The bard is a profession from the Gaelic and British areas in the Middle ages. Most people nowadays know it by the D&D job named after it (or the Final Fantasy job based from that for those video game players that didn't play D&D). But in essence the bard's role is as a singer, a poet, a narrator and storyteller.  A task, while certainly known by different tiles in the modern day, essential to the world today. The bards are our musicians. The bards are our book writers. The bards author our films, and the bards give us our video games.
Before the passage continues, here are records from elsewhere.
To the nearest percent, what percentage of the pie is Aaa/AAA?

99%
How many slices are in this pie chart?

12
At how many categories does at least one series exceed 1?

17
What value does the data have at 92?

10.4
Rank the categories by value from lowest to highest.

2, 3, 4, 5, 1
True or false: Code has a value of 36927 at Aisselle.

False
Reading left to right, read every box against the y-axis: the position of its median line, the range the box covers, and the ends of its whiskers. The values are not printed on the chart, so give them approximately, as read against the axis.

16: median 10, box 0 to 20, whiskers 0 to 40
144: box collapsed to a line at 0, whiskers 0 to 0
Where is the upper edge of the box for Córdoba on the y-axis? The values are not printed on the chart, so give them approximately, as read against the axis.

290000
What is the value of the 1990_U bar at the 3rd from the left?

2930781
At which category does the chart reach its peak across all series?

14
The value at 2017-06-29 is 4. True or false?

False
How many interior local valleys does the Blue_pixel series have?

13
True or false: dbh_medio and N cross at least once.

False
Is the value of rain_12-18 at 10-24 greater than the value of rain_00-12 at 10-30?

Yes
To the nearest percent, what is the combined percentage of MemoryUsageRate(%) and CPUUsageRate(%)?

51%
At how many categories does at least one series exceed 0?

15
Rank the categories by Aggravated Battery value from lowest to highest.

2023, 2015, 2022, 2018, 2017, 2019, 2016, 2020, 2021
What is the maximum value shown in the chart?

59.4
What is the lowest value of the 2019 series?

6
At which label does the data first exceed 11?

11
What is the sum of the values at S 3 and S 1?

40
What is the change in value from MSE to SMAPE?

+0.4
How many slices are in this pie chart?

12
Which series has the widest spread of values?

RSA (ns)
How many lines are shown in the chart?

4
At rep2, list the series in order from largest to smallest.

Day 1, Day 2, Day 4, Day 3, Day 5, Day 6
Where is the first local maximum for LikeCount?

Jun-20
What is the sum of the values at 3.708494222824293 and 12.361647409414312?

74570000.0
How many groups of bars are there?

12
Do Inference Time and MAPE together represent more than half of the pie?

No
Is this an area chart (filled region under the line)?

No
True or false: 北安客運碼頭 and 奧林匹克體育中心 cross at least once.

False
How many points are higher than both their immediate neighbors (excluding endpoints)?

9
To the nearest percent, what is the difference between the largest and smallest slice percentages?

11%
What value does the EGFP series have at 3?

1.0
And thus, I am a bard.

The idea of "The Bard sRc" came, actually, from my development of the story of Phobia. I was playing with the idea of a double of myself in that world sitting in on the storyline as a side character, taking down notes of what was happening to develop into a video game later. I didn't really call him the Bard until I paired him with another character, though, as a opposing personality to another sideline character, with that character referring to him not by name, and not by alias, but simply "The Bard" whenever someone asked her about him.

But putting aside where I first really used the term, the concept of "The Bard sRc" encompasses so much more. Refractions of a Shattered Soul, a opposing story I had started on the AnacondaSoftware site called "Reflections of a Tortured Soul", the many fragments of stories I've started but never finished, all the way back to my high school and the creation of the concept of James Millen. I am an author, I am a musician. I am the storyteller, and my job is to do just that. And it is my wish, and my task, that you not know me directly, but instead know me and remember me for my work. My name is not important, what's important is what you gain from my stories. I am the Author, I am the Bard.

Gather 'round, let me tell you a story.

Date posted: 26 June, 2009
Tags: j_millen movies music names new_alexandria novels personal regularspelling television video_games writing

RTFM?

So I was putting back together an old Pentium 1 computer, which I have mentioned before as giving me nothing but problems when it was my main computer, but I need to run some old sound hardware I plan on using. As I turned it on to make sure it hadn't been damaged and become inoperational in the years of disuse, I was presented with a beep code from the BIOS. I had to go look it up, and in the process stumbled upon the original manual for the machine on the HP website.

As I read through it, I found certain supported operating configurations, which, as it turned out, I was not running it in. Specifically, the RAM requirements, I was running in an unsupported configuration. As it was RAM - which the original had gone misssing - that was the whole cause for the beep code, I needed to track down some different RAM for the machine (thanks Duaine!). I put in RAM in a supported configuration, then began thinking I may have to make an entry on how the years I was running this machine and complaining about it were purely my fault, since it was trying to run with RAM it could not support.

However, a few minutes trying to run Rise of the Triad to test later, all that worry was gone as the problem resurfaced to assure me there was an actual issue with the machine.